Here's the most informative link:
Find the Progressive Suspension Fork Springs - 25/35 Spring Rate (lbs/in) - 11-1119 at Dennis Kirk. Shop our complete selection of Dirt Bike Motorcycle parts and accessories including the Progressive Suspension Fork Springs - 25/35 Spring Rate (lbs/in) - 11-1119.
www.denniskirk.com
Progressive Suspension does have them, but does not list Norton as a make:
www.progressivesuspension.com
The Dennis Kirk site picture more closely depicts what my springs look like. As you can see, the windings are not that close at the end, just gradually tighter.
Thanks for providing those spring images. I was intrigued because I happen to have the next numerical neighbor to the 11-1119 (25/35 quoted rates), which is the 11-1120 progressive spring - a significantly heavier spring with quoted rates of 35/55 lb/in. I concur with your comment about the spring appearance looking softer rather than firmer. Below is an image of the 11-1120 next to a fixed rate spring.
Before I started playing with my front end project I incorrectly assumed that as these progressive springs were compressed they provided a continuum of increasing spring rate with compression, when in fact that is not the case. They are basically a bi-rate spring, i.e., the initial rate is the composite of the tight- and loose-wound ends being deforming simultaneously, up to the point that the tight-wound end goes solid (coil to coil contact), at which point any further deformation occurs in the loose-wound end which is the 2nd rate of the spring.
The plot below shows the deformation of the 11-1120 spring where I have added red lines over the blue data to emphasize the rate change - red line intersection shows clearly where the spring transitions from the 1st rate of about 35 lb/in to the 2nd rate of ~ 55 lb/in. Your spring would appear similarly, but the slopes would obviously be lower than shown on this plot (your 2nd rate would be the same as the 1st rate shown here), and of course we’d have no idea at what length your tight-wound end goes solid.
As Kommando noted, until the tight-wound end goes solid it is simply a fixed rate spring. In the alternative, for this specific installation (11-1120), if the combination of installed spring pre-load and sag-to-ride-height together add up to 3 inches of total compression, then the tight-wound end of the spring would be solid and this spring would simply be a fixed rate 55 lb/in spring.
As a final aside to progressive springs, and one that I suspect is of little to no interest to just about everyone here, is the rate of compressions springs in series (which these springs basically are), which I personally found fascinating.
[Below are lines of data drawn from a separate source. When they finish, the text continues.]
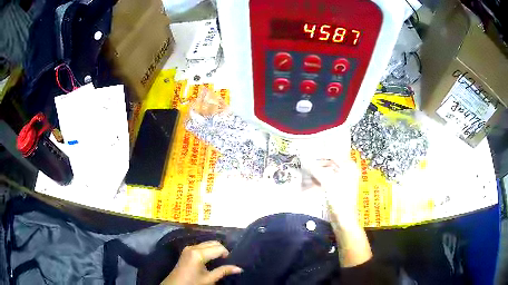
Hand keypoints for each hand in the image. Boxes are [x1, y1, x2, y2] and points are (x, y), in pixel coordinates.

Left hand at [161, 241, 242, 284]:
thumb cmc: (192, 283)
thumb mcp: (209, 279)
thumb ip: (223, 271)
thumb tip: (239, 268)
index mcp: (198, 253)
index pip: (218, 248)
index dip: (227, 254)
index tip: (230, 263)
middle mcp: (193, 247)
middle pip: (213, 243)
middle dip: (221, 250)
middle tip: (226, 261)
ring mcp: (188, 248)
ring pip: (207, 243)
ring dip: (215, 249)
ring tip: (220, 260)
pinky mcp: (186, 250)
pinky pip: (201, 246)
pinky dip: (208, 250)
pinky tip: (211, 259)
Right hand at [305, 158, 371, 267]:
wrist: (344, 220)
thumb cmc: (339, 199)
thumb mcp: (327, 182)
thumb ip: (315, 169)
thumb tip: (304, 159)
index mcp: (349, 167)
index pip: (333, 155)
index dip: (319, 155)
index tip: (307, 156)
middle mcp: (347, 172)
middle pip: (329, 164)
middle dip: (316, 165)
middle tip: (304, 166)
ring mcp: (342, 182)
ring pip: (326, 173)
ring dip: (316, 174)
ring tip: (304, 175)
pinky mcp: (337, 191)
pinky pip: (326, 182)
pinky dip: (318, 181)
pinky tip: (308, 184)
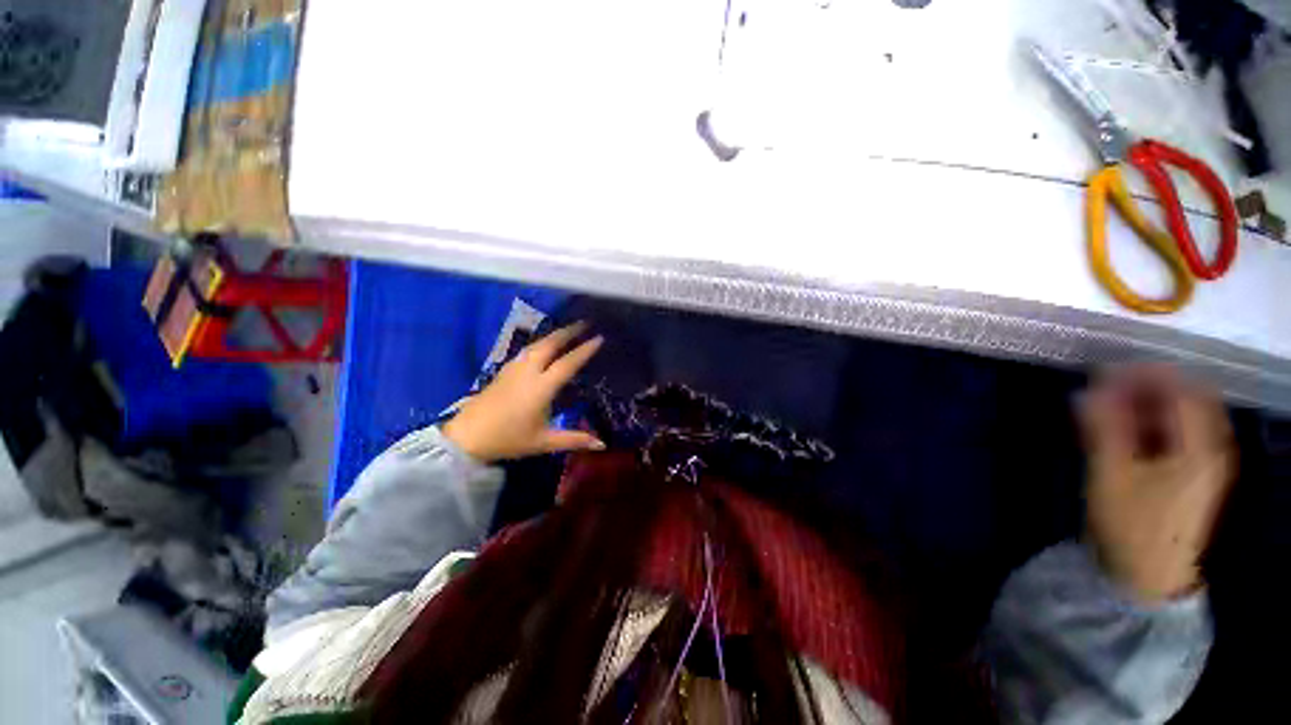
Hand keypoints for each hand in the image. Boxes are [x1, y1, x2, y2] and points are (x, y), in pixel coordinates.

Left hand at [442, 323, 604, 462]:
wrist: (466, 437)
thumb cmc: (508, 439)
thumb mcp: (544, 442)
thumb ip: (574, 439)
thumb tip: (603, 444)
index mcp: (541, 387)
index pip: (567, 363)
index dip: (584, 350)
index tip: (599, 338)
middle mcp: (528, 372)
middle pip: (550, 344)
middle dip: (569, 331)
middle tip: (585, 323)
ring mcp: (514, 368)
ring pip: (537, 344)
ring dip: (554, 334)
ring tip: (568, 329)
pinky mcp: (504, 370)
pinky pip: (527, 349)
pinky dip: (541, 342)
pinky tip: (544, 345)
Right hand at [1080, 366, 1234, 603]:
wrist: (1151, 576)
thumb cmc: (1133, 525)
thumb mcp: (1112, 475)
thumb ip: (1104, 428)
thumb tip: (1088, 389)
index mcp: (1200, 447)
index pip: (1181, 389)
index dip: (1144, 373)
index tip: (1105, 370)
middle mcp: (1214, 447)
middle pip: (1189, 397)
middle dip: (1148, 385)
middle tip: (1106, 386)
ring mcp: (1208, 462)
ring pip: (1185, 415)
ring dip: (1149, 403)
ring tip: (1110, 406)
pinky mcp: (1197, 474)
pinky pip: (1180, 433)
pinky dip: (1154, 422)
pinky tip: (1127, 430)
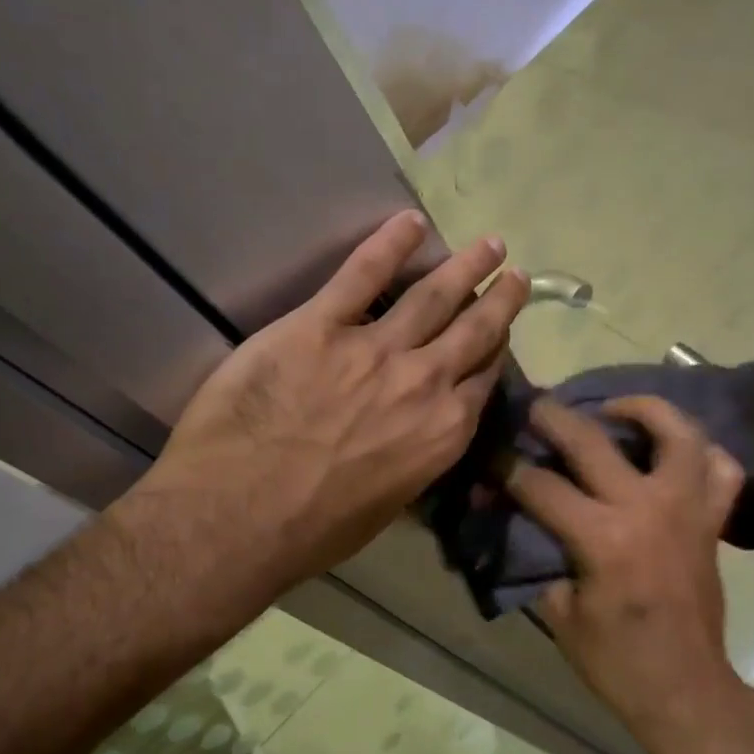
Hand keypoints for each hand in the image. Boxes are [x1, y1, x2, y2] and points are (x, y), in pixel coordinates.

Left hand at [124, 210, 528, 605]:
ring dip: (464, 267)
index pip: (483, 382)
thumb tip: (414, 440)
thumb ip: (412, 463)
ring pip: (433, 296)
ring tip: (488, 243)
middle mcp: (424, 384)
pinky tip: (410, 223)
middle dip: (498, 301)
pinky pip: (362, 274)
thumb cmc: (312, 531)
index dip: (495, 354)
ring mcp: (374, 349)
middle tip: (513, 276)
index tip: (501, 336)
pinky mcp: (320, 325)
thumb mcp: (386, 508)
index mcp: (442, 434)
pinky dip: (389, 244)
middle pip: (473, 332)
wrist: (240, 516)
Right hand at [506, 396, 750, 752]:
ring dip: (647, 410)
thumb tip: (518, 522)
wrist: (684, 688)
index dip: (508, 468)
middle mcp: (649, 509)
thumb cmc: (615, 661)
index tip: (491, 456)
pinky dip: (703, 452)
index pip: (542, 486)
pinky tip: (675, 452)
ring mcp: (688, 510)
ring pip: (680, 435)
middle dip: (557, 418)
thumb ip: (539, 558)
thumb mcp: (560, 612)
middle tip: (538, 405)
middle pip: (596, 441)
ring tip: (619, 409)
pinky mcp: (712, 522)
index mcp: (604, 538)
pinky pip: (723, 470)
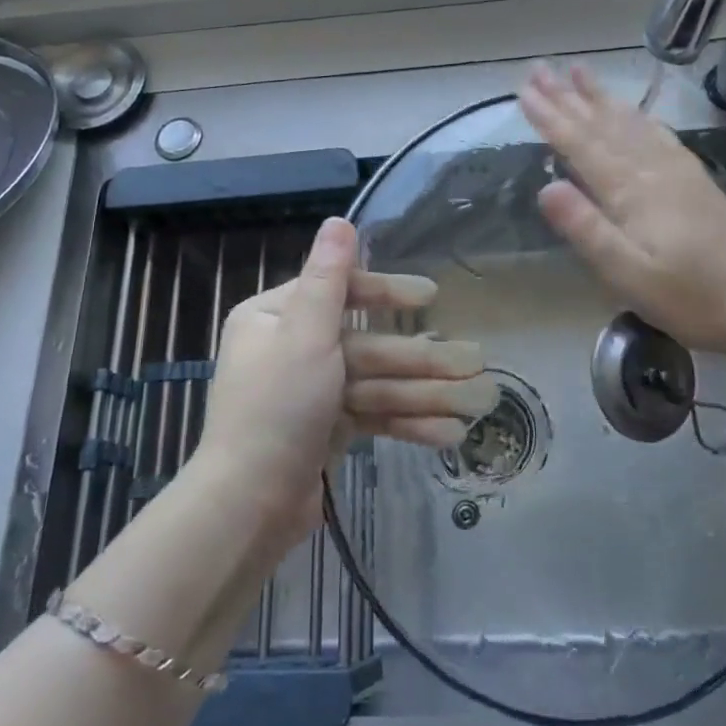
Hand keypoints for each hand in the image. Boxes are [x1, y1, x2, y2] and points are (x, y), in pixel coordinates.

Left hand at [195, 217, 494, 541]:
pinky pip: (372, 416)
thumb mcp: (305, 334)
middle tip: (475, 360)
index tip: (431, 296)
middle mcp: (292, 348)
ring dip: (425, 392)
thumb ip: (328, 278)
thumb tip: (339, 220)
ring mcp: (311, 392)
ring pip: (377, 383)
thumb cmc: (277, 408)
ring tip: (477, 401)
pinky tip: (450, 433)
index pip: (341, 292)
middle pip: (367, 344)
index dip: (389, 292)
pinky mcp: (326, 429)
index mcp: (276, 317)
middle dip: (421, 357)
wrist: (249, 505)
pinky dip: (407, 424)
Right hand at [518, 61, 725, 357]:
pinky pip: (657, 134)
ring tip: (579, 72)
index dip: (551, 118)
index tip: (524, 92)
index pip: (581, 145)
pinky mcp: (695, 179)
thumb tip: (546, 188)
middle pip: (603, 125)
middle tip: (539, 70)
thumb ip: (587, 229)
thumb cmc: (691, 296)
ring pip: (630, 122)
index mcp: (631, 191)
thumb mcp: (629, 273)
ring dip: (600, 97)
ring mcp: (677, 170)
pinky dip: (637, 116)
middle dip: (568, 97)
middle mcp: (652, 169)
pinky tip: (633, 110)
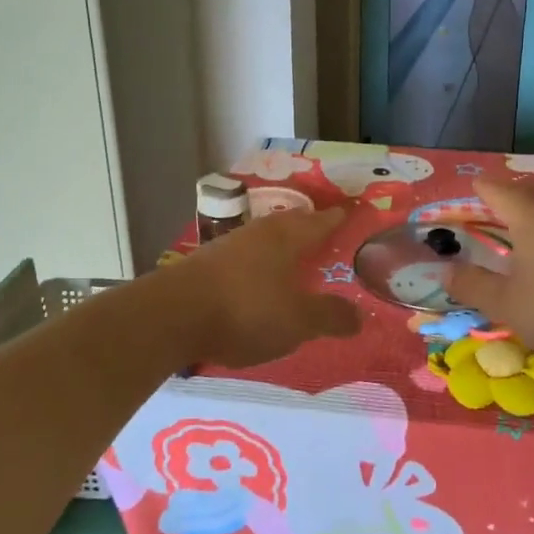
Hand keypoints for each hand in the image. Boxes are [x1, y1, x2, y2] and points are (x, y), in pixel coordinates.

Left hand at [161, 208, 361, 367]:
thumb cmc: (246, 311)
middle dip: (306, 226)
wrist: (173, 316)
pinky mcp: (204, 265)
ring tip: (291, 255)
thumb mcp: (298, 321)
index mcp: (286, 238)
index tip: (347, 212)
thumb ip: (329, 316)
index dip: (335, 219)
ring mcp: (227, 247)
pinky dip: (256, 263)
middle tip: (322, 230)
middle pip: (288, 224)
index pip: (318, 222)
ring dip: (279, 245)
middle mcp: (257, 233)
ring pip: (262, 238)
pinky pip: (242, 257)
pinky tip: (255, 278)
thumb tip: (361, 316)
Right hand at [445, 180, 533, 360]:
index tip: (468, 193)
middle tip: (493, 212)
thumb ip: (474, 287)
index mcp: (530, 216)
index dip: (478, 190)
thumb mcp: (509, 307)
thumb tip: (445, 270)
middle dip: (507, 198)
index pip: (496, 190)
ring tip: (527, 229)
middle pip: (528, 191)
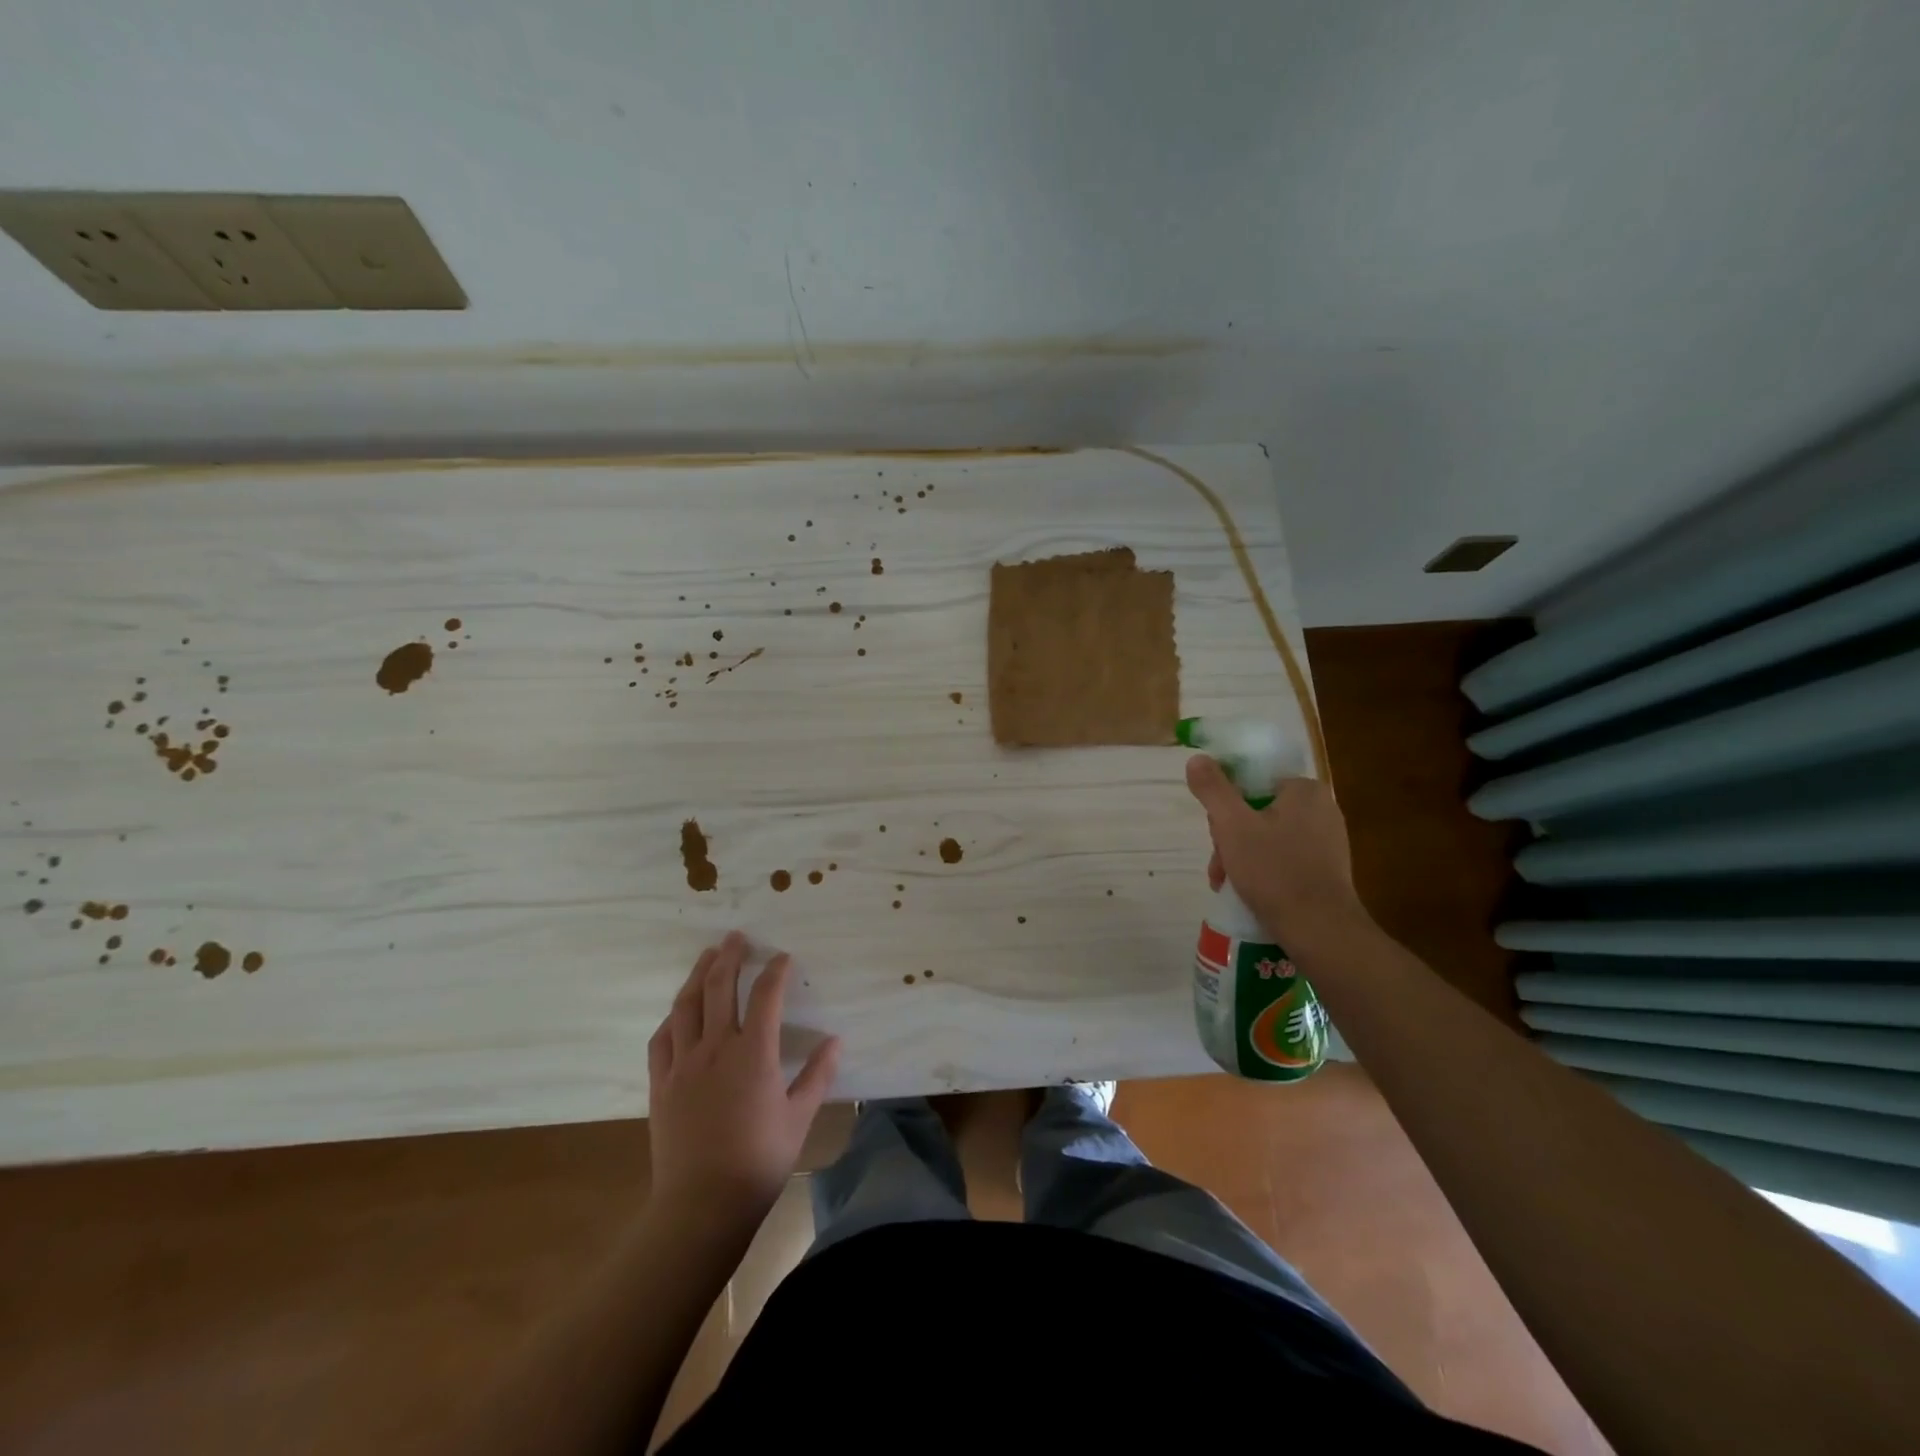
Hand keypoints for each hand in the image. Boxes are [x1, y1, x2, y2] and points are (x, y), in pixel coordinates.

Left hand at [646, 931, 839, 1225]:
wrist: (701, 1206)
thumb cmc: (759, 1161)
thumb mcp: (799, 1118)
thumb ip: (818, 1076)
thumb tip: (836, 1041)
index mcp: (754, 1053)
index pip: (766, 995)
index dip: (775, 970)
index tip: (783, 957)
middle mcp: (716, 1048)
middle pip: (719, 987)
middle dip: (730, 956)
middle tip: (737, 937)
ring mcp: (683, 1064)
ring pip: (686, 1005)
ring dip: (698, 975)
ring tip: (707, 956)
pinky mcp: (661, 1084)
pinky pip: (662, 1039)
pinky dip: (672, 1017)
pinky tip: (679, 1010)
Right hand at [1185, 754, 1371, 949]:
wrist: (1320, 930)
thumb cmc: (1274, 871)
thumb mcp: (1232, 825)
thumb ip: (1213, 788)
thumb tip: (1197, 758)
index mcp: (1305, 790)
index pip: (1251, 784)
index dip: (1225, 807)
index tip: (1216, 835)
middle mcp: (1322, 809)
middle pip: (1257, 811)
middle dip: (1231, 838)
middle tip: (1220, 865)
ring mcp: (1328, 841)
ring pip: (1267, 837)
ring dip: (1241, 857)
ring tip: (1227, 884)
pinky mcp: (1327, 870)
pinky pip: (1284, 858)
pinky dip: (1263, 871)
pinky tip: (1249, 892)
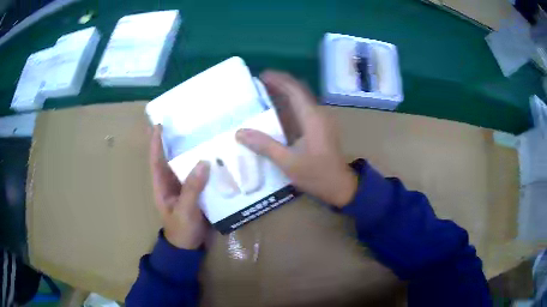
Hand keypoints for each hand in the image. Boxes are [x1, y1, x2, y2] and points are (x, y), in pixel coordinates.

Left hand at [150, 125, 209, 248]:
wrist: (190, 247)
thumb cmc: (181, 230)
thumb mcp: (185, 210)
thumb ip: (192, 188)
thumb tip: (204, 162)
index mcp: (162, 186)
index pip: (156, 160)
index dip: (156, 143)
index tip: (159, 125)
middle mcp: (172, 183)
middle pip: (172, 159)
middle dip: (175, 142)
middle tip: (185, 124)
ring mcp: (185, 187)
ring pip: (187, 166)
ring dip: (193, 152)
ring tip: (202, 135)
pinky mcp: (197, 192)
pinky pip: (200, 175)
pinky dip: (205, 166)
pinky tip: (215, 157)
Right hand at [236, 71, 357, 207]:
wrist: (340, 187)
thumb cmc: (316, 174)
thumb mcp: (288, 162)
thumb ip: (265, 145)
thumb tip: (240, 132)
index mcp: (312, 118)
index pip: (294, 90)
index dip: (279, 80)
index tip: (262, 75)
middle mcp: (318, 114)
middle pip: (299, 91)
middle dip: (280, 83)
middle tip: (259, 83)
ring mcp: (321, 121)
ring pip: (301, 99)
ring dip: (285, 93)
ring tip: (265, 93)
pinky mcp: (320, 128)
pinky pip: (303, 109)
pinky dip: (290, 105)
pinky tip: (277, 112)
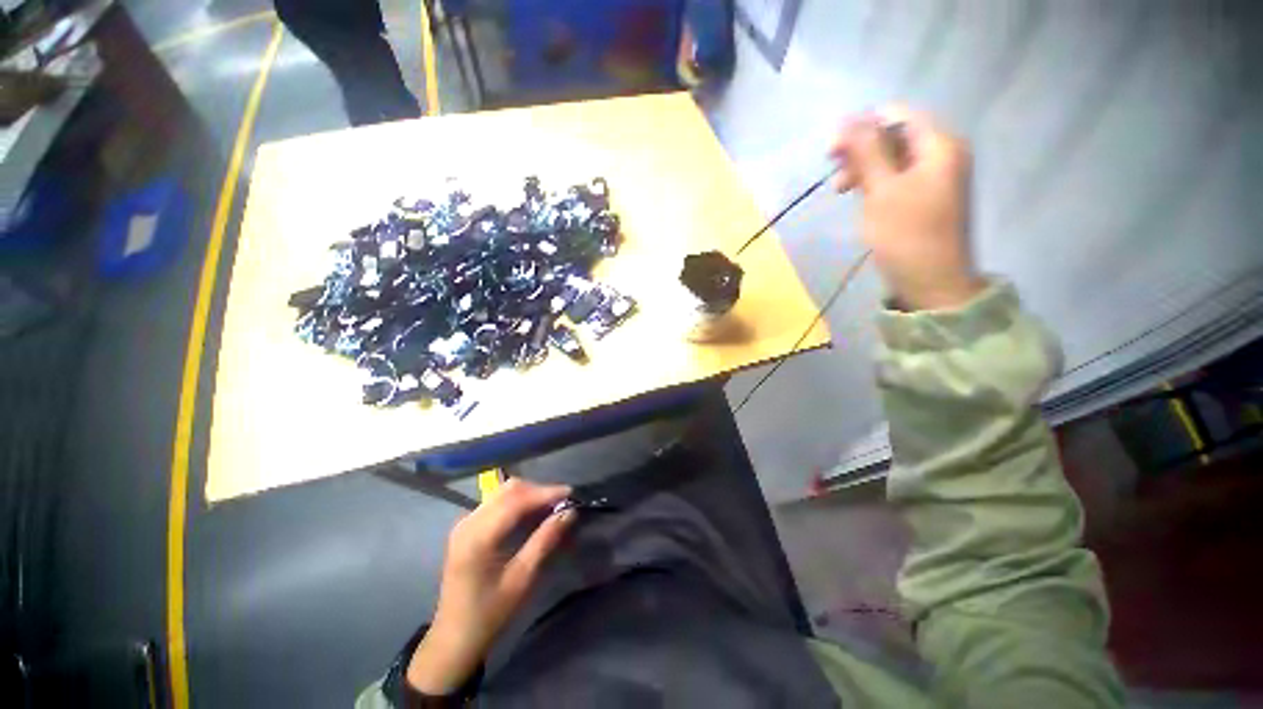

If you determine the individual rates of the 11-1120 tight- and loose-wound ends, using wire diameter, ID, and coil count, you come up with the tight-wound end having a rate of just under 98 lb/in and the loose-wound end having rate of just under 56 lb/in. Thus, with a 98 lb/in spring and 56 lb/in spring in series, how can you possibly come up with a 35 lb/in rate which is the factory quoted initial rate that occurs as you begin compressing the spring?
The formula for determining the rate of springs in series is the following. Spring rate = (Rate 1 * Rate 2) / (Rate 1 + Rate 2)
35.6 lb/in = (98 * 56)/(98 + 56)
So there is our initial 35 lb/in rate from 2 significantly stiffer springs in series.